Gavin Rossdale has never been able to tune out the critics. For someone whose holy texts as a youth were the weekly UK music papers of the 70s and 80s, with all their gloriously vicious, vituperative opinions, it stung when his own band, Bush, fell prey to those same barbed pens during the band’s dizzying mid-90s rise. Thirty-odd years on, he’s still acutely aware that his music will still be scrutinised. Except these days the judgment comes from closer to home.
“My kids play guitar,” he says. “So I’ve got to deliver records that fucking smack people in the face, cos I don’t want them and their friends to go: ‘Remember when they made those strong early records?’”

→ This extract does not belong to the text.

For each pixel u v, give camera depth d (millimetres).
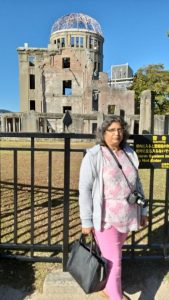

Rossdale is talking to Classic Rock via Zoom from Halifax, Nova Scotia on Canada’s Eastern seaboard, where Bush are playing later tonight. It took them a 16-hour bus drive to get here, and Rossdale – as unfailingly polite and impressively handsome as he is - has the air of a man who has spent the best part of a day stuck in a tin can on wheels.
But even the Canadian highway system can’t dent his enthusiasm for music generally and Bush specifically. The band – Rossdale plus guitarist Chris Traynor, bassist Corey Britz and drummer Nik Hughes – have just released I Beat Loneliness, their tenth album. It continues their great six-album run that stretches back to their reunion in 2010, and before that the four they made during their original incarnation between 1992 and 2003.
I Beat Loneliness is sometimes knotty and obtuse, sometimes stark and emotional. It’s undeniably a rock record, but there are electronic touches and stark ballads, with Rossdale’s rich, anguished vocal perpetually at the heart of it. It sounds like the work of a band still in forward motion, even after all this time.
“I should be making mid-tempo, acoustic, dirgy records, with everyone going: ‘Well he did make a couple of decent ones back in the day’, right?” he says. “But these are really intense, vital, ferocious records. I’ve never been able to get too full of myself and just float away, because I’ve never been allowed to. I’ve been forced to fight all the way. Which is no bad thing, by the way.”
It’s odd hearing Rossdale talk about having to “fight all the way”, given his band’s past successes. But the road to this point has been a long one, with slow, grinding struggles uphill and dizzying slides down the other side.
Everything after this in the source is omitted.